■ What is needed
Output the lines below as a numbered list, skipping any blank lines and omitting the pictures.

***** Records shown *****

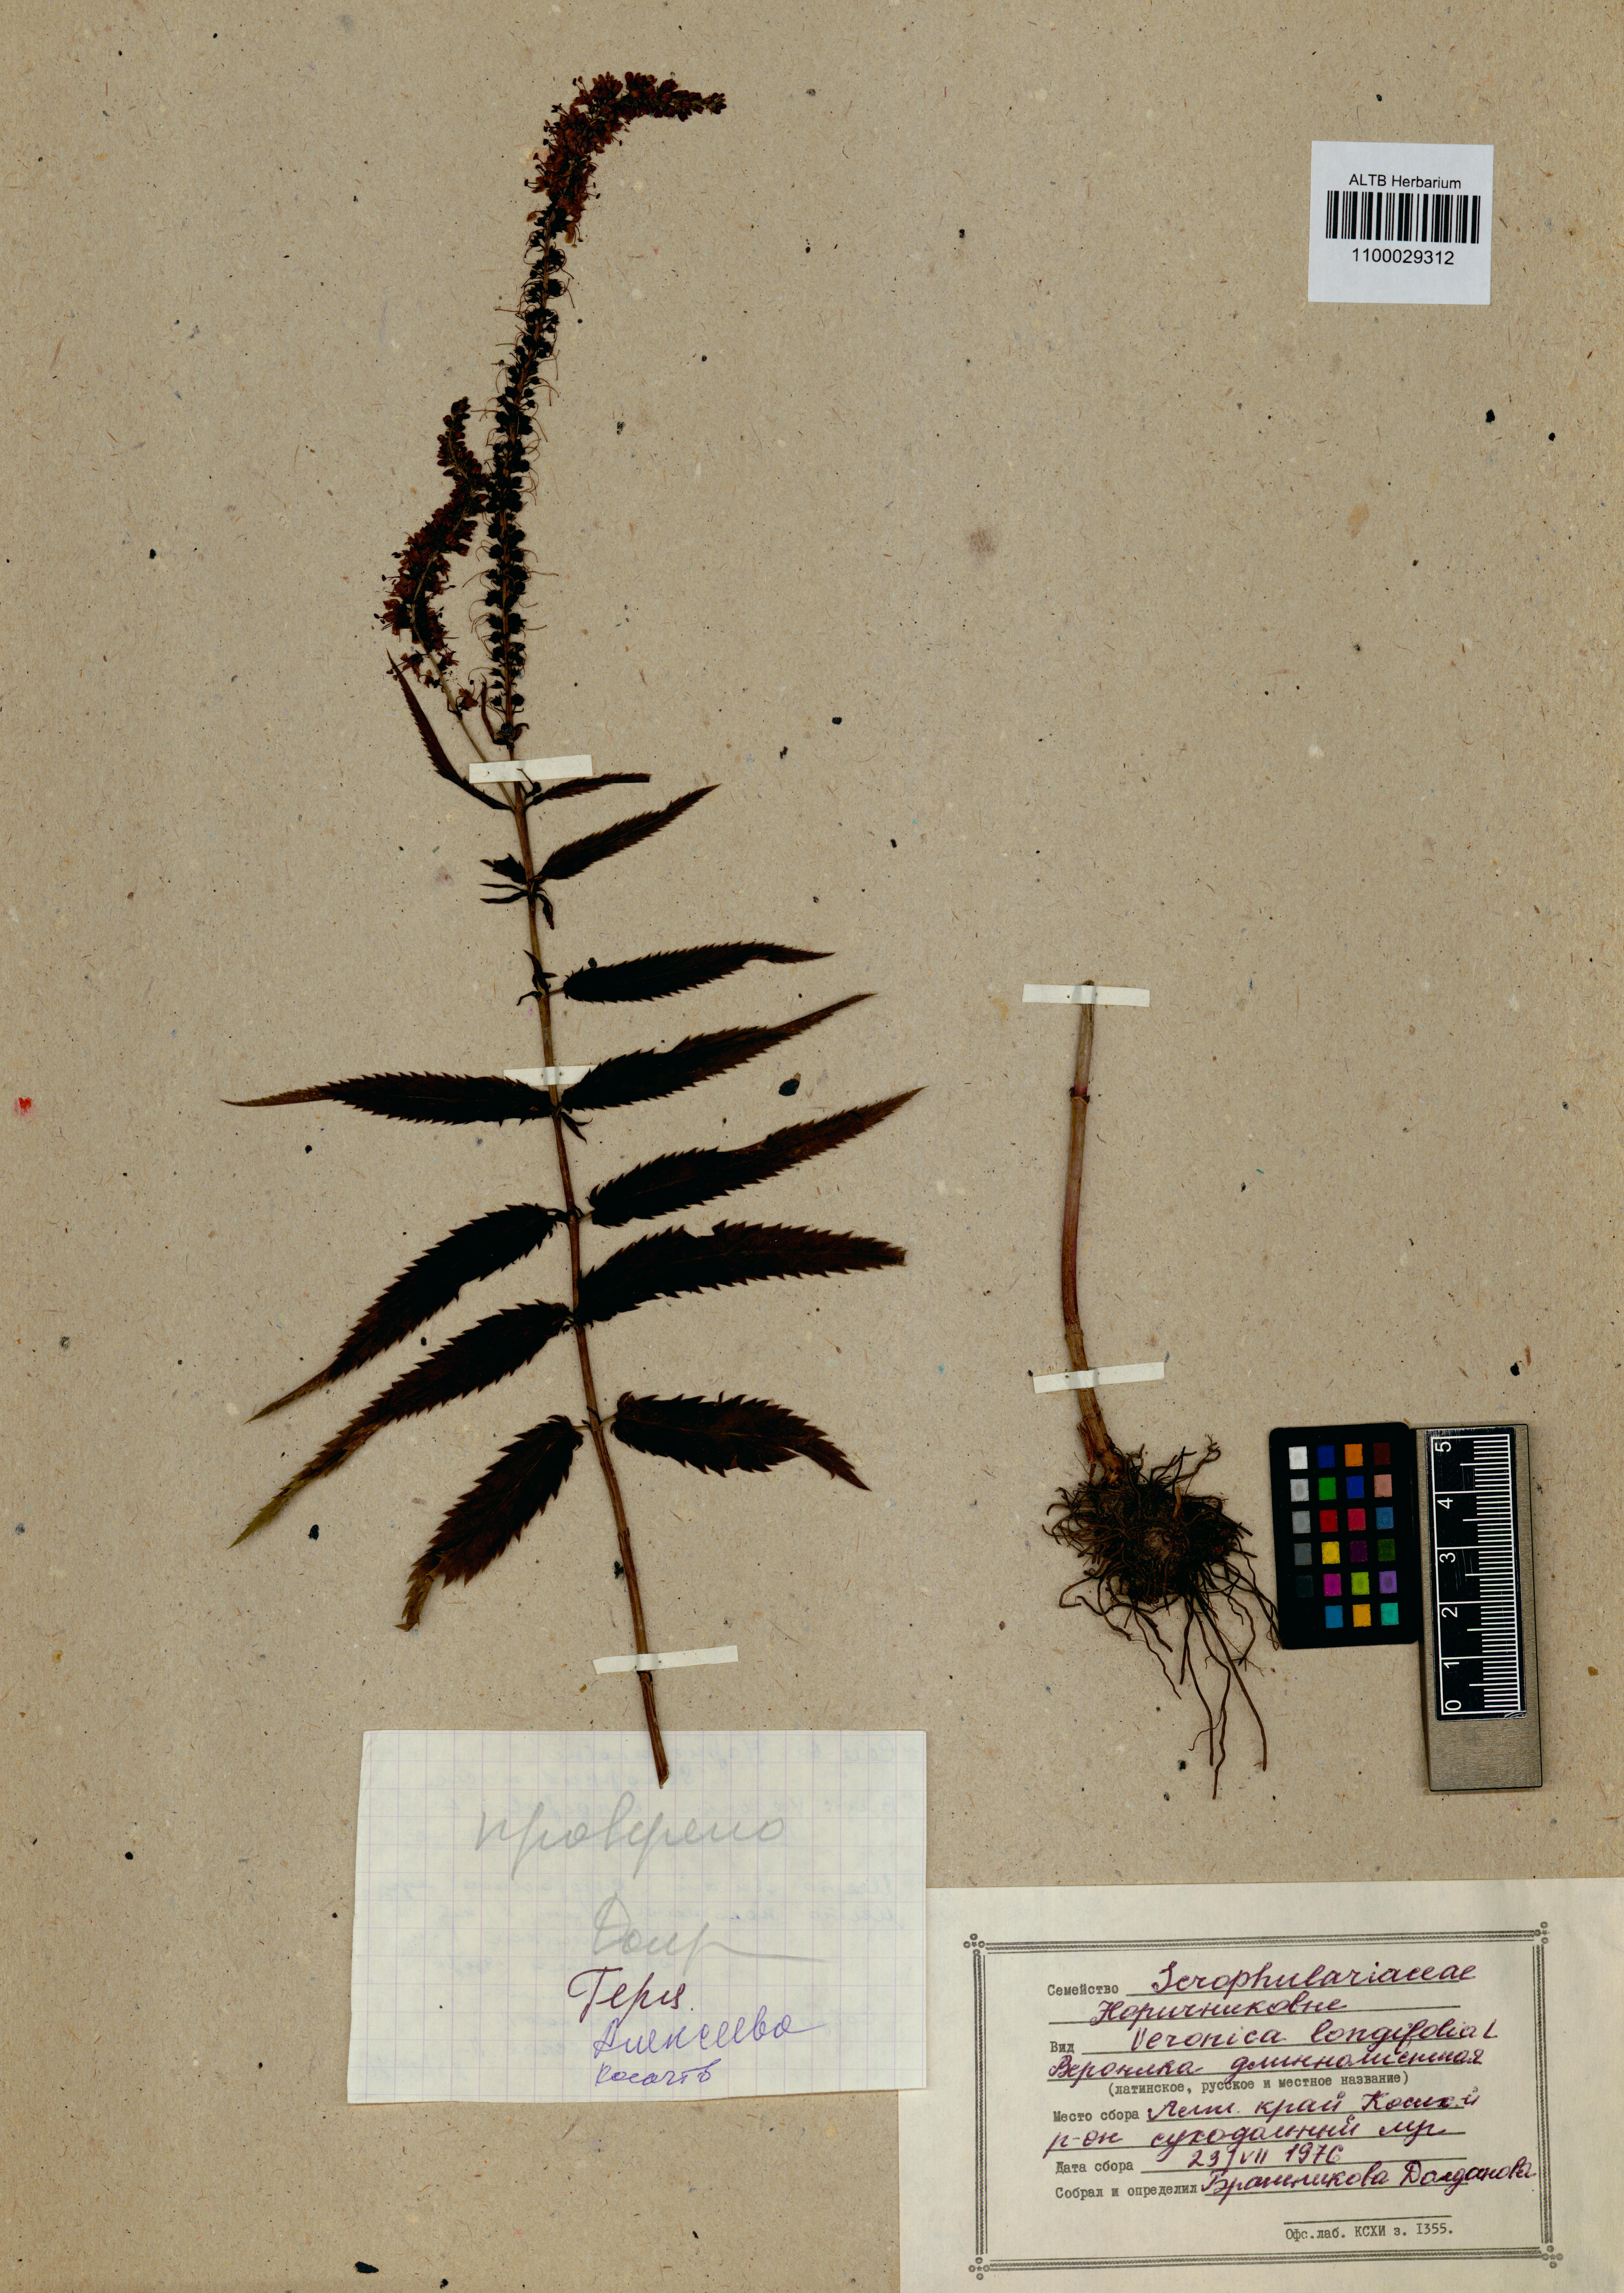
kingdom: Plantae
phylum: Tracheophyta
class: Magnoliopsida
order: Lamiales
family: Plantaginaceae
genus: Veronica
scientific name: Veronica longifolia
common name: Garden speedwell
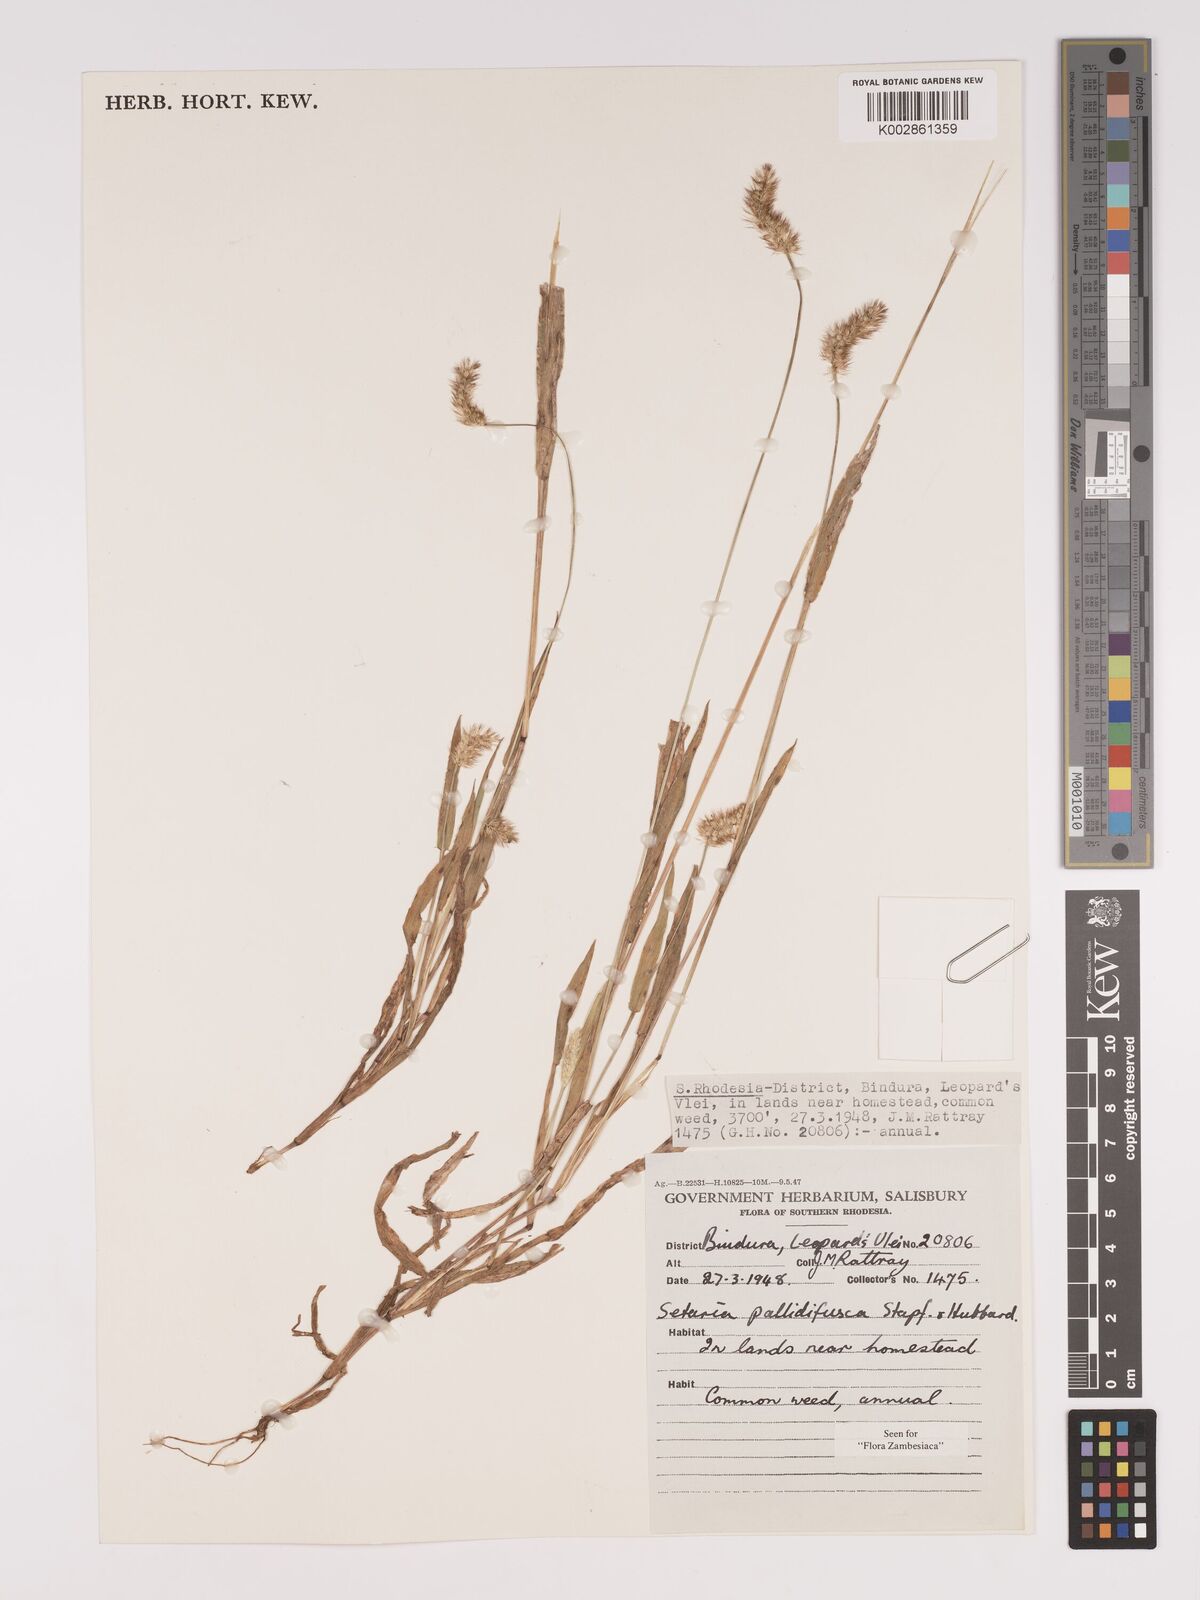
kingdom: Plantae
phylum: Tracheophyta
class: Liliopsida
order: Poales
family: Poaceae
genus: Setaria
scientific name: Setaria pumila
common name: Yellow bristle-grass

*****

■ Reply
1. kingdom: Plantae
2. phylum: Tracheophyta
3. class: Magnoliopsida
4. order: Lamiales
5. family: Plantaginaceae
6. genus: Veronica
7. scientific name: Veronica longifolia
8. common name: Garden speedwell
9. kingdom: Plantae
10. phylum: Tracheophyta
11. class: Liliopsida
12. order: Poales
13. family: Poaceae
14. genus: Setaria
15. scientific name: Setaria pumila
16. common name: Yellow bristle-grass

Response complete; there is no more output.